## YOUR GOAL
Give back all the data exactly, line by line.
### MATERIAL SHOWN
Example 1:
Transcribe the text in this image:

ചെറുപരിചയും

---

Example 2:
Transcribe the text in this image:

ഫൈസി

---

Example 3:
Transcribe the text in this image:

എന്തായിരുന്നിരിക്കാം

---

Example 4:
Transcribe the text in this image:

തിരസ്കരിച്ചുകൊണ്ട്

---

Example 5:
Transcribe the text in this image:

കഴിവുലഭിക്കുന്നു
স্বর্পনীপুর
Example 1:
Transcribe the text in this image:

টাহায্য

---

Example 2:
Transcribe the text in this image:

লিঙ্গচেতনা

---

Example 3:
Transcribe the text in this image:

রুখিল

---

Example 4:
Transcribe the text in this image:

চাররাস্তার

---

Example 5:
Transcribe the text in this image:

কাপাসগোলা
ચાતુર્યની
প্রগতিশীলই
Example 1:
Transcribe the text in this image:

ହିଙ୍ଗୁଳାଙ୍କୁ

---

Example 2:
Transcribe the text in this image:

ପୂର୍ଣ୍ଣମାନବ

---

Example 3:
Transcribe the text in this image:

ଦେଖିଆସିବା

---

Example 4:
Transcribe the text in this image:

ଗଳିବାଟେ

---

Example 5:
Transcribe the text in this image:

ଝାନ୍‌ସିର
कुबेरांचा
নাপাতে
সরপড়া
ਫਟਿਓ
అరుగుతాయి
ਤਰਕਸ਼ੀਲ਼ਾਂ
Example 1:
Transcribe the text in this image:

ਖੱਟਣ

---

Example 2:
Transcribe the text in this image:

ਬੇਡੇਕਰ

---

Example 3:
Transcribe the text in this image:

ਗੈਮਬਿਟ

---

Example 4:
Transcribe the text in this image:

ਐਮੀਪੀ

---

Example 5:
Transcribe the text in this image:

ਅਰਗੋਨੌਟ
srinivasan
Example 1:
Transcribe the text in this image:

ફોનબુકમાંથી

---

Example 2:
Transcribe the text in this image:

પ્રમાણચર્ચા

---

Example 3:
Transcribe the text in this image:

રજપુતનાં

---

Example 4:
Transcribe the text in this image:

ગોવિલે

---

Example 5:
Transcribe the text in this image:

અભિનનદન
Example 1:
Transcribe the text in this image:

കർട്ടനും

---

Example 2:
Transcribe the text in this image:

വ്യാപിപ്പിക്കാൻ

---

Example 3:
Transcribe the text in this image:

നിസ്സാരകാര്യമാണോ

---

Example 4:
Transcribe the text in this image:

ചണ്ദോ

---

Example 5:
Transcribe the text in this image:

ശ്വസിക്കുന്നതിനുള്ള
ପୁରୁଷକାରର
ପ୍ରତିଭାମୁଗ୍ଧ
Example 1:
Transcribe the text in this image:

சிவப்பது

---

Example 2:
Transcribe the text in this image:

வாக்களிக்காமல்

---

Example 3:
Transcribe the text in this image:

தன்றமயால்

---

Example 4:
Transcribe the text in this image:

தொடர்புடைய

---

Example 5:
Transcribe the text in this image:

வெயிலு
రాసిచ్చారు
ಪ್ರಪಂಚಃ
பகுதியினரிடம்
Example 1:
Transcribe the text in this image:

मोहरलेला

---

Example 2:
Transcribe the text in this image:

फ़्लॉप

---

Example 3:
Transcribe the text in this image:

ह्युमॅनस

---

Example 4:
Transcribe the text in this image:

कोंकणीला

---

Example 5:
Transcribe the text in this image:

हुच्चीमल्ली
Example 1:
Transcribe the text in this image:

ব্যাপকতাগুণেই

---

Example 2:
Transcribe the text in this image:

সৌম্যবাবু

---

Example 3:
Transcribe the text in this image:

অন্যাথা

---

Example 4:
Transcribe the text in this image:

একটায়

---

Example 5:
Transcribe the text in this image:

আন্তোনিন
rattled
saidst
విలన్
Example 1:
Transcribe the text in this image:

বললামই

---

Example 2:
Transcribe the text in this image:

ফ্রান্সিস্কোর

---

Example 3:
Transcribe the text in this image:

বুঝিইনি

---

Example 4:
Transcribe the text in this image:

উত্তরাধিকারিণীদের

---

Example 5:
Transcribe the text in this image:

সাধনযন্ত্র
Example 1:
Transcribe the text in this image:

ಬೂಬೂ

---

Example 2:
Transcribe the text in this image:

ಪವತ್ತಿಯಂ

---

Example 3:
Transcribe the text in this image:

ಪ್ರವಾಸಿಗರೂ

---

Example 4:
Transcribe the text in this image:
######
## WRITTEN ANSWER
Example 1:
Transcribe the text in this image:

ചെറുപരിചയും

---

Example 2:
Transcribe the text in this image:

ഫൈസി

---

Example 3:
Transcribe the text in this image:

എന്തായിരുന്നിരിക്കാം

---

Example 4:
Transcribe the text in this image:

തിരസ്കരിച്ചുകൊണ്ട്

---

Example 5:
Transcribe the text in this image:

കഴിവുലഭിക്കുന്നു
স্বর্পনীপুর
Example 1:
Transcribe the text in this image:

টাহায্য

---

Example 2:
Transcribe the text in this image:

লিঙ্গচেতনা

---

Example 3:
Transcribe the text in this image:

রুখিল

---

Example 4:
Transcribe the text in this image:

চাররাস্তার

---

Example 5:
Transcribe the text in this image:

কাপাসগোলা
ચાતુર્યની
প্রগতিশীলই
Example 1:
Transcribe the text in this image:

ହିଙ୍ଗୁଳାଙ୍କୁ

---

Example 2:
Transcribe the text in this image:

ପୂର୍ଣ୍ଣମାନବ

---

Example 3:
Transcribe the text in this image:

ଦେଖିଆସିବା

---

Example 4:
Transcribe the text in this image:

ଗଳିବାଟେ

---

Example 5:
Transcribe the text in this image:

ଝାନ୍‌ସିର
कुबेरांचा
নাপাতে
সরপড়া
ਫਟਿਓ
అరుగుతాయి
ਤਰਕਸ਼ੀਲ਼ਾਂ
Example 1:
Transcribe the text in this image:

ਖੱਟਣ

---

Example 2:
Transcribe the text in this image:

ਬੇਡੇਕਰ

---

Example 3:
Transcribe the text in this image:

ਗੈਮਬਿਟ

---

Example 4:
Transcribe the text in this image:

ਐਮੀਪੀ

---

Example 5:
Transcribe the text in this image:

ਅਰਗੋਨੌਟ
srinivasan
Example 1:
Transcribe the text in this image:

ફોનબુકમાંથી

---

Example 2:
Transcribe the text in this image:

પ્રમાણચર્ચા

---

Example 3:
Transcribe the text in this image:

રજપુતનાં

---

Example 4:
Transcribe the text in this image:

ગોવિલે

---

Example 5:
Transcribe the text in this image:

અભિનનદન
Example 1:
Transcribe the text in this image:

കർട്ടനും

---

Example 2:
Transcribe the text in this image:

വ്യാപിപ്പിക്കാൻ

---

Example 3:
Transcribe the text in this image:

നിസ്സാരകാര്യമാണോ

---

Example 4:
Transcribe the text in this image:

ചണ്ദോ

---

Example 5:
Transcribe the text in this image:

ശ്വസിക്കുന്നതിനുള്ള
ପୁରୁଷକାରର
ପ୍ରତିଭାମୁଗ୍ଧ
Example 1:
Transcribe the text in this image:

சிவப்பது

---

Example 2:
Transcribe the text in this image:

வாக்களிக்காமல்

---

Example 3:
Transcribe the text in this image:

தன்றமயால்

---

Example 4:
Transcribe the text in this image:

தொடர்புடைய

---

Example 5:
Transcribe the text in this image:

வெயிலு
రాసిచ్చారు
ಪ್ರಪಂಚಃ
பகுதியினரிடம்
Example 1:
Transcribe the text in this image:

मोहरलेला

---

Example 2:
Transcribe the text in this image:

फ़्लॉप

---

Example 3:
Transcribe the text in this image:

ह्युमॅनस

---

Example 4:
Transcribe the text in this image:

कोंकणीला

---

Example 5:
Transcribe the text in this image:

हुच्चीमल्ली
Example 1:
Transcribe the text in this image:

ব্যাপকতাগুণেই

---

Example 2:
Transcribe the text in this image:

সৌম্যবাবু

---

Example 3:
Transcribe the text in this image:

অন্যাথা

---

Example 4:
Transcribe the text in this image:

একটায়

---

Example 5:
Transcribe the text in this image:

আন্তোনিন
rattled
saidst
విలన్
Example 1:
Transcribe the text in this image:

বললামই

---

Example 2:
Transcribe the text in this image:

ফ্রান্সিস্কোর

---

Example 3:
Transcribe the text in this image:

বুঝিইনি

---

Example 4:
Transcribe the text in this image:

উত্তরাধিকারিণীদের

---

Example 5:
Transcribe the text in this image:

সাধনযন্ত্র
Example 1:
Transcribe the text in this image:

ಬೂಬೂ

---

Example 2:
Transcribe the text in this image:

ಪವತ್ತಿಯಂ

---

Example 3:
Transcribe the text in this image:

ಪ್ರವಾಸಿಗರೂ

---

Example 4:
Transcribe the text in this image:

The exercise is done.